I created this project with the goal of submitting a classification of disaster-related vs non-disaster-related tweets to this Kaggle competition. So far, it has achieved an accuracy value of 0.7977, according to their hidden test set keys.
I followed these instructions to install the dependencies for this project. When you reach the Download Apache Spark step, you must select version 3.4.2, "pre-built for Apache Hadoop 3.3 and later." Optionally, you can run the following to make it easier to run the spark-submit
command:
export PATH=$PATH:/usr/local/spark/bin
You may need to adjust build.sbt in accordance with your hardware. For example, if you are using Apple Silicon, change spark-nlp
to spark-nlp-silicon
. See Spark-NLP documentation for more info.
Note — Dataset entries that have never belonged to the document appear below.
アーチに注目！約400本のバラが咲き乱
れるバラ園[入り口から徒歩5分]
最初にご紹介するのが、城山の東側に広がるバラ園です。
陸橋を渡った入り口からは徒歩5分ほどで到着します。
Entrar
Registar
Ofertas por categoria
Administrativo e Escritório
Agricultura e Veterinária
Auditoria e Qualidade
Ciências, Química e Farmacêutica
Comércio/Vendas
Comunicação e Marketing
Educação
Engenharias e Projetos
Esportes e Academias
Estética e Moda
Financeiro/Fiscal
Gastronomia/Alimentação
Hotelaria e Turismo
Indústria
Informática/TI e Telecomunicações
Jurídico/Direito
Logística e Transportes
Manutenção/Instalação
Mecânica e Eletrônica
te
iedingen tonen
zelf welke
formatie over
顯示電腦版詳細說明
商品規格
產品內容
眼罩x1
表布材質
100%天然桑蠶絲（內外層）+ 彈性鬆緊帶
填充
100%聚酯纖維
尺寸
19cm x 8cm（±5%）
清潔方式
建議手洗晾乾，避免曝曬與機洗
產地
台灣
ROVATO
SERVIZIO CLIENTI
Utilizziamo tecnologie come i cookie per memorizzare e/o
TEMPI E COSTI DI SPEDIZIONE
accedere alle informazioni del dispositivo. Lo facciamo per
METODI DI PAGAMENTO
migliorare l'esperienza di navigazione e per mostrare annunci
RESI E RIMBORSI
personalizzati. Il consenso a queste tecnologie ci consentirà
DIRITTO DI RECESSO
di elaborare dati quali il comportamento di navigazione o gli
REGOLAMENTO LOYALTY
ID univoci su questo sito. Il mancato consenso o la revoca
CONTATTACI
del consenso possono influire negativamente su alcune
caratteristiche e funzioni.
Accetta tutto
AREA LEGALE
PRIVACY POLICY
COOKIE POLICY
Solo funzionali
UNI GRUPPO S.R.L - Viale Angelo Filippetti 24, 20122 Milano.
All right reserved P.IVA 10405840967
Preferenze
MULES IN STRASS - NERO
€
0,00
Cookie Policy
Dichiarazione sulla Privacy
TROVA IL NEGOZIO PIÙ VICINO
After you executed sbt compile assembly
to get a JAR (without Apache Spark), you can use spark-submit
like this:
spark-submit --driver-memory 4g --class Main target/scala-2.12/spark-nlp-starter-assembly-5.1.0.jar
This will execute the code in Main
class, show training and validation loss/accuracy by epoch in the console, and classify the test data in src/main/resources/output. I have optimized the command for systems with relatively low memory (~8GB). Sample console output is included in src/main/resources/.
I hope to eventually try the following with this project:
- Run the training pipeline in a cloud environment with a powerful GPU, so that I can feasibly train the ClassiferDL model for more epochs and with a smaller learning rate, to achieve a better test accuracy; or run on a distributed Spark cluster, if GPU access is infeasible.
- Visualize the training/validation loss and accuracy improvements natively in Scala, and create a confusion matrix visualizing the inaccuracy distribution, possibly using Vegas or a similar library.
- Experiment with alternative sentence embedding models, or add a tokenizer intermediate step.